━━━━━ MATERIAL FOR THE TASK ━━━━━

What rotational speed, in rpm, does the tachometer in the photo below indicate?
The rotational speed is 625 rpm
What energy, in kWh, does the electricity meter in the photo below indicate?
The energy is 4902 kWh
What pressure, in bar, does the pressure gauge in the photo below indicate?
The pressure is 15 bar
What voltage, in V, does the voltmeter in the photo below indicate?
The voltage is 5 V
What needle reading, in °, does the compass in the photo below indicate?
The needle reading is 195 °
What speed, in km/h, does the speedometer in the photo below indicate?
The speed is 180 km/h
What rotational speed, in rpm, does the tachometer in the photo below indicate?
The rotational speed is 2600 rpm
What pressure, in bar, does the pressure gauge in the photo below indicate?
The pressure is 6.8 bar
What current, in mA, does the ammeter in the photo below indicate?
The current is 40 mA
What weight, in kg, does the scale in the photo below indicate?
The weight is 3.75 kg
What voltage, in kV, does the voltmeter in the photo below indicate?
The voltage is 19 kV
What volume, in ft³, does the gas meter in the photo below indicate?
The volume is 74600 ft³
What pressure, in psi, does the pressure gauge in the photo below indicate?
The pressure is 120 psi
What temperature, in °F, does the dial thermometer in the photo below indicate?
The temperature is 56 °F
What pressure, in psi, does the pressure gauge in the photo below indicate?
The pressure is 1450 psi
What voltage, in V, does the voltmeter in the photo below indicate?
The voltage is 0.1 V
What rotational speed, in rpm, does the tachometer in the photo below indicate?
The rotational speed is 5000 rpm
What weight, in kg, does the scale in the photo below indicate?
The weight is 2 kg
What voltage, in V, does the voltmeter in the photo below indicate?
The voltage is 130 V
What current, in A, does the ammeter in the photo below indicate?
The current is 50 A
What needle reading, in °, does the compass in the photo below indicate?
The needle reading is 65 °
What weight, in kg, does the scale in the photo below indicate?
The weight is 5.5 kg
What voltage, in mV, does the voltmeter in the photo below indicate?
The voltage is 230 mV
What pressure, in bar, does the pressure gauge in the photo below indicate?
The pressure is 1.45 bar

━━━━━

Turn every line of the data above into a JSON list of strings, with one string for each line and no blank lines.

[
  "What rotational speed, in rpm, does the tachometer in the photo below indicate?",
  "The rotational speed is 625 rpm",
  "What energy, in kWh, does the electricity meter in the photo below indicate?",
  "The energy is 4902 kWh",
  "What pressure, in bar, does the pressure gauge in the photo below indicate?",
  "The pressure is 15 bar",
  "What voltage, in V, does the voltmeter in the photo below indicate?",
  "The voltage is 5 V",
  "What needle reading, in °, does the compass in the photo below indicate?",
  "The needle reading is 195 °",
  "What speed, in km/h, does the speedometer in the photo below indicate?",
  "The speed is 180 km/h",
  "What rotational speed, in rpm, does the tachometer in the photo below indicate?",
  "The rotational speed is 2600 rpm",
  "What pressure, in bar, does the pressure gauge in the photo below indicate?",
  "The pressure is 6.8 bar",
  "What current, in mA, does the ammeter in the photo below indicate?",
  "The current is 40 mA",
  "What weight, in kg, does the scale in the photo below indicate?",
  "The weight is 3.75 kg",
  "What voltage, in kV, does the voltmeter in the photo below indicate?",
  "The voltage is 19 kV",
  "What volume, in ft³, does the gas meter in the photo below indicate?",
  "The volume is 74600 ft³",
  "What pressure, in psi, does the pressure gauge in the photo below indicate?",
  "The pressure is 120 psi",
  "What temperature, in °F, does the dial thermometer in the photo below indicate?",
  "The temperature is 56 °F",
  "What pressure, in psi, does the pressure gauge in the photo below indicate?",
  "The pressure is 1450 psi",
  "What voltage, in V, does the voltmeter in the photo below indicate?",
  "The voltage is 0.1 V",
  "What rotational speed, in rpm, does the tachometer in the photo below indicate?",
  "The rotational speed is 5000 rpm",
  "What weight, in kg, does the scale in the photo below indicate?",
  "The weight is 2 kg",
  "What voltage, in V, does the voltmeter in the photo below indicate?",
  "The voltage is 130 V",
  "What current, in A, does the ammeter in the photo below indicate?",
  "The current is 50 A",
  "What needle reading, in °, does the compass in the photo below indicate?",
  "The needle reading is 65 °",
  "What weight, in kg, does the scale in the photo below indicate?",
  "The weight is 5.5 kg",
  "What voltage, in mV, does the voltmeter in the photo below indicate?",
  "The voltage is 230 mV",
  "What pressure, in bar, does the pressure gauge in the photo below indicate?",
  "The pressure is 1.45 bar"
]